Sejumlah pakar menilai pembentukan holding panas bumi yang menaungi tiga BUMN, PLN Gas, Pertamina Geothermal Energy, dan Geo Dipa Energi, untuk optimalisasi pengembangan energi panas bumi nasional belum mendesak. Namun holding dapat menghindari adanya persaingan ketiga BUMN tersebut pada bisnis panas bumi.
Pakar Ekonomi Energi Universitas Gadjah Mada (UGM), Fahmy Radhi, menyampaikan bahwa konsolidasi tiga perusahaan BUMN itu dimungkinkan terjadi meski masing-masing perusahaan memiliki basis bisnis yang berlainan.
Lebih lanjut, kata Fahmy, meski Pertamina lebih banyak terjun kepada bisnis ekplorasi migas, perusahaan migas pelat merah itu juga dinilai punya potensi untuk menjalankan bisnis geothermal. Alasannya, model eksploitasi energi panas bumi hampir serupa dengan proses pengangkutan migas dari perut bumi.
"Holding ini berkaitan dengan pembangkit listrik. Saya rasa dengan penyatuan ini pemanfaatan panas bumi sebagai sumber listrik PLN bisa lebih efisien dan menutup potensi terjadinya persaingan antar BUMN," kata Fahmy kepada Katadata.co.id, Kamis (30/3).
Direktur Eksekutif Energy Watch, Daymas Arangga, menyampaikan bahwa merger BUMN panas bumi saat ini belum mendesak dan ketiga BUMN tersebut lebih baik berjalan secara masing-masing sambil dilakukan kajian mendalam sebelum membentuk holding.
"Bagaimana masing-masing perusahaan bisa lebih mengembangkan bisnis panas buminya.
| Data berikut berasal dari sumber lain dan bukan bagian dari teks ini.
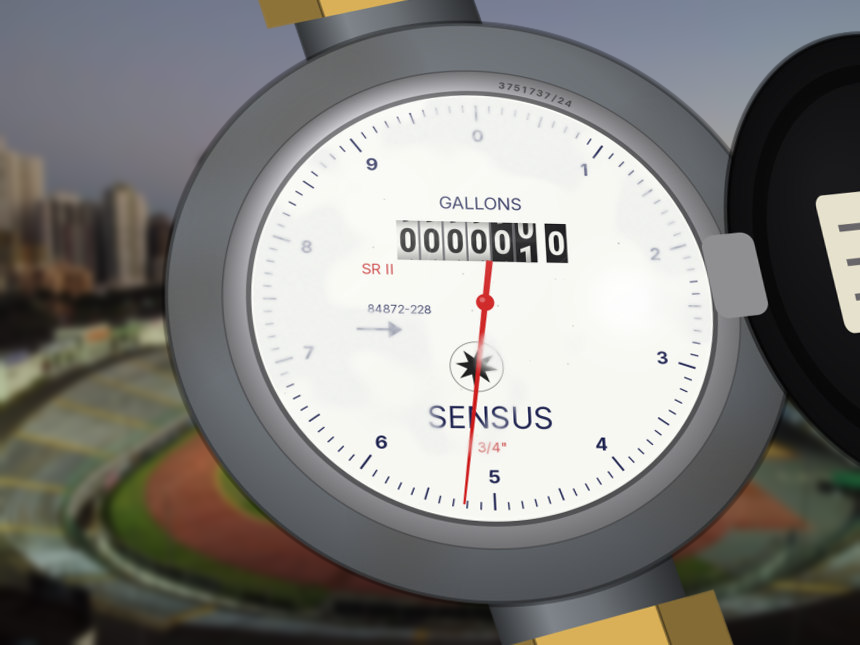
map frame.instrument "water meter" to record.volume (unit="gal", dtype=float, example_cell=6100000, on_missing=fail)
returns 5.2
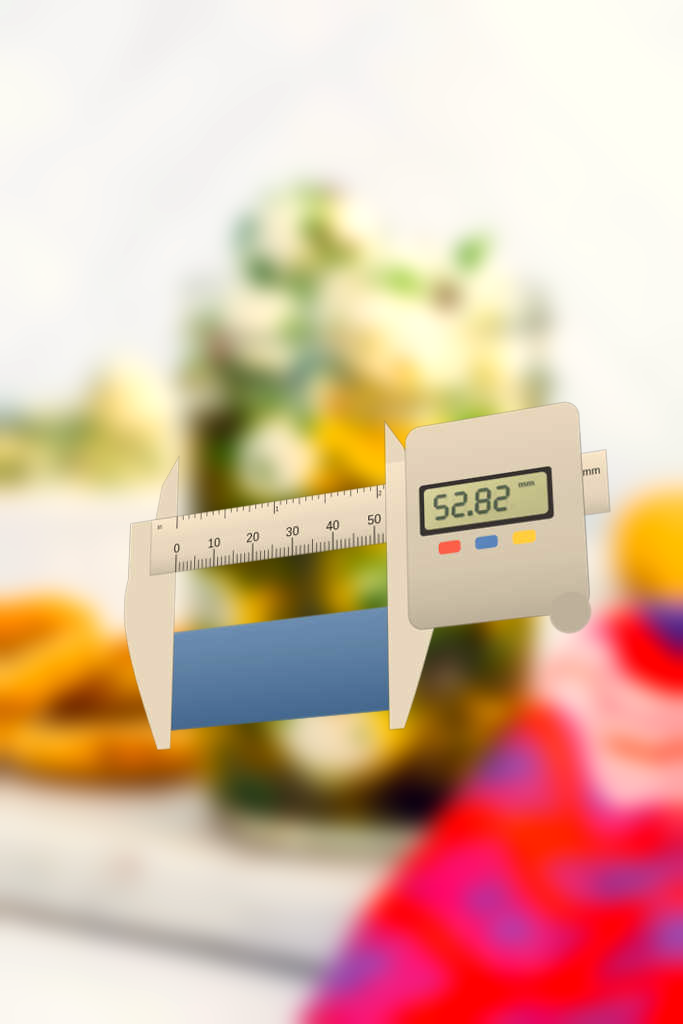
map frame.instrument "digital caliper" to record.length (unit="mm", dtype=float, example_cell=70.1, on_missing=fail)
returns 52.82
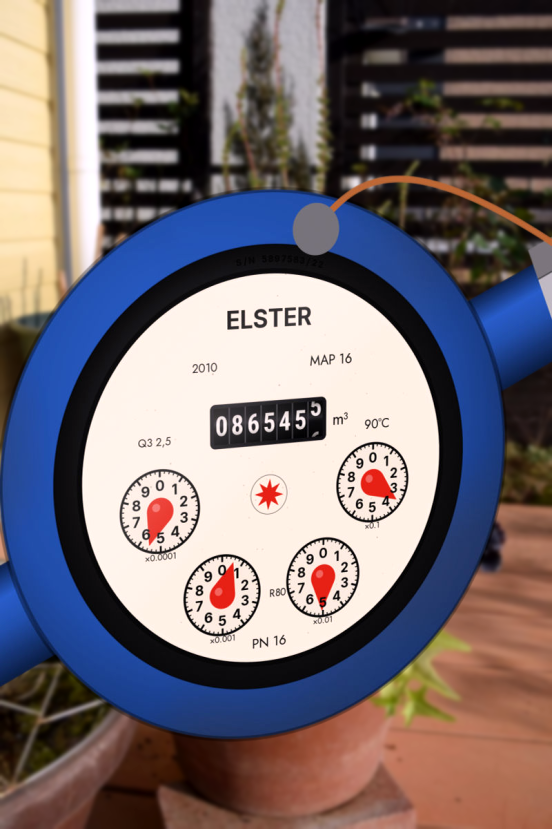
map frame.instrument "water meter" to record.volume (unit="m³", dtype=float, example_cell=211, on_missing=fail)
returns 865455.3505
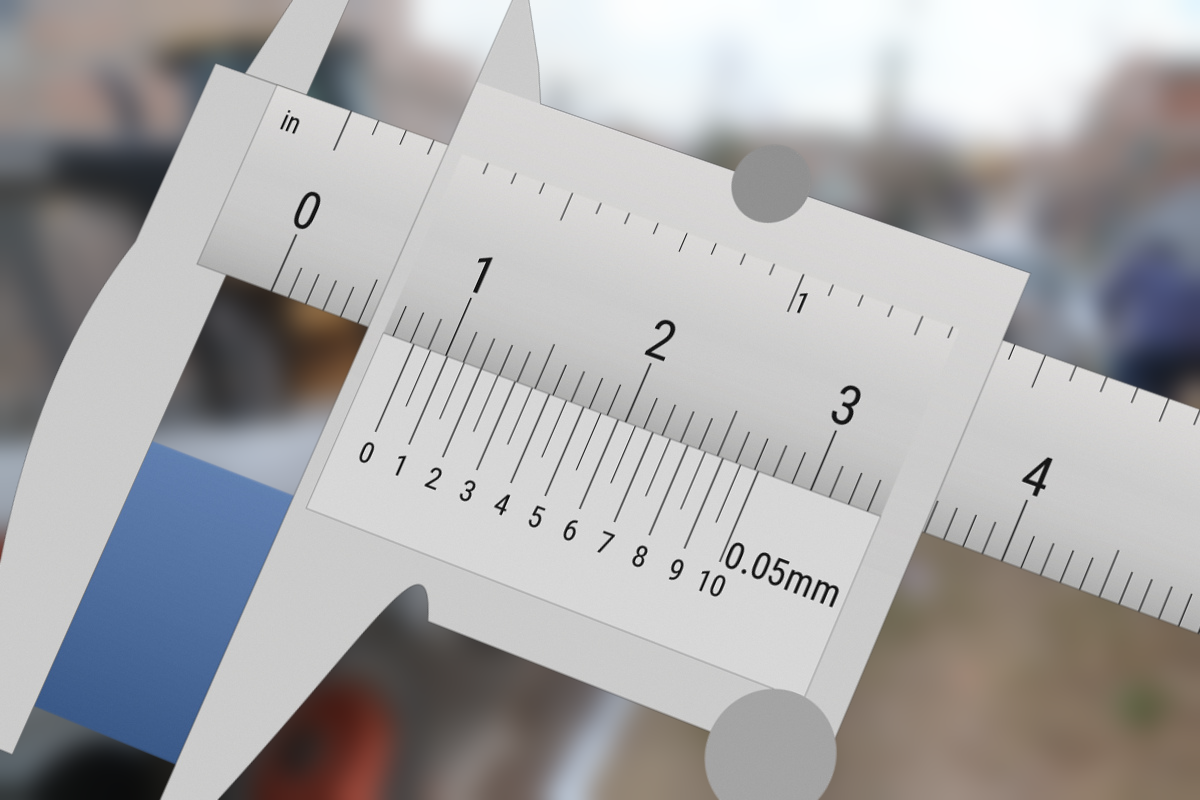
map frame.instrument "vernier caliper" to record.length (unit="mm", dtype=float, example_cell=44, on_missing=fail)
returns 8.2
Namun untuk kedepannya, kami setuju mengenai adanya konsolidasi agar geothermal ini bisa lebih berkembang," kata Daymas.
Dia menambahkan agar pemerintah memperketat aturan mengenai kepastian investasi di sektor pembangkit listrik tenaga panas bumi (PLTP) lewat penyaluran beragam insentif, mengingat bisnis tersebut merupakan bisnis resiko tinggi.
"Apalagi panas bumi merupakan salah satu sumber energi terbarukan yang handal dengan potensi kapasitas besar yang Indonesia miliki saat ini," ujar Daymas.
Sebelumnya, Kementerian ESDM menyampaikan bahwa rencana konsolidasi holding panas bumi belum mencapai titik temu. Direktur Panas Bumi Harris Yahya mengatakan, tiga perusahaan BUMN itu masih berhitung soal potensi manfaat yang diperoleh usai melakukan konsolidasi.
Sebagai perusahaan yang telah berdiri sejak 2002, Geo Dipa telah memiliki memiliki fasilitas produksi setrum panas bumi dari hulu ke hilir. Sementara operasional PGE masih terbatas pada infastuktur hulu dan PLN yang hanya bermain di hilir atau sektor pembangkit listrik.
“Merger itu ada perhitungan masing-masing. Di situ mungkin belum mencapai titik temu, sehingga ini belum berjalan. Geo Dipa juga belum sempat bicara lebih lanjut,” kata Harris saat ditemui di Sekretariat Ikatan Alumni ITB Jakarta Selatan, Rabu (29/3).
Harris pun menyampaikan bahwa rencana konsolidasi tersebut akan diusahakan berjalan sebelum PGE melakukan penawaran saham perdana ke publik atau initial public offering (IPO) pada Februari lalu. “Dulu memang diharapkan merger sebelum PGE IPO, merger-nya belum jadi tapi sekarang PGE sudah IPO,” ujar Harris.